The cGAS-MITA Signaling Pathway
Upon binding to DNA, cGAS dimerizes and forms a 2:2 complex with DNA, which induces a conformational change in the active site of cGAS. Activated cGAS catalyzes the synthesis of 2′3′-cGAMP from ATP and GTP (Kranzusch et al. 2014; Li et al. 2013; Sun et al. 2013). cGAMP then serves as a second messenger, which binds to the endoplasmic reticulum–resident adaptor protein MITA (also known as STING and ERIS (Wu et al. 2013; Zhang et al. 2013). Binding of cGAMP triggers conformational changes of the MITA homodimer and its subsequent translocation from the endoplasmic reticulum (ER), through the Golgi apparatus, to perinuclear microsomal compartments, accompanied with the recruitment and activation of kinases TBK1 and IKKα/β, which subsequently activate the transcription factors IRF3 and NF-κB respectively, ultimately leading to induction of type I interferons (IFNs) and proinflammatory cytokines (Cai et al. 2014; Ishikawa and Barber 2008; Saitoh et al. 2009; Zhong et al. 2008).

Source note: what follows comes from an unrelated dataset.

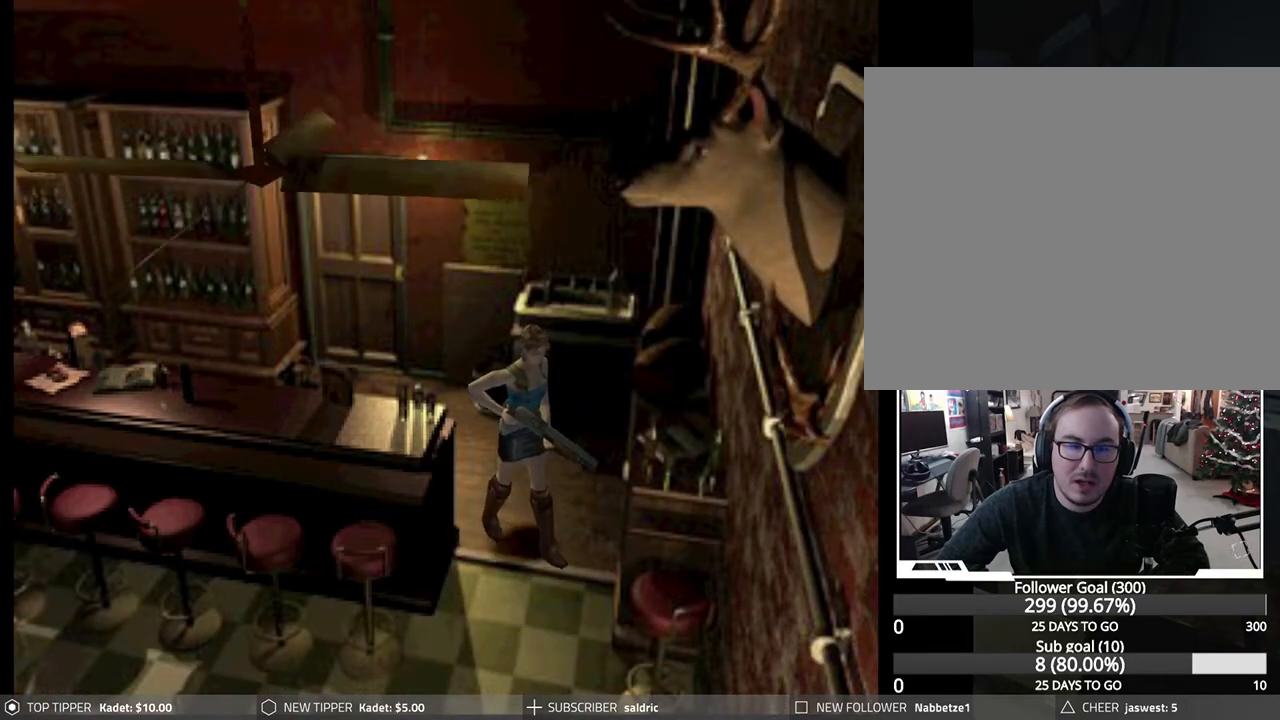
{"buttons": ["DPAD_DOWN"], "left_stick": "center", "events": []}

The cGAS-MITA pathway is critically essential in host immune defense against incoming pathogens, however, aberrant activation of the cGAS-MITA pathway can also lead to autoimmune and inflammatory disease, such as Aicardi Goutieres syndrome (AGS) and STING-associated vasculopathy with onset in infancy (SAVI) (Chen et al. 2016b; Gao et al. 2015; Liu et al. 2014; Pokatayev et al. 2016). Thus, the cGAS-MITA pathway must be tightly regulated to maintain immune homeostasis. Since the regulation of MITA is relatively clear and has been discussed extensively elsewhere (Chen et al. 2016b; Ma and Damania 2016; Ran et al. 2014), here we focus on the regulatory mechanisms of cGAS.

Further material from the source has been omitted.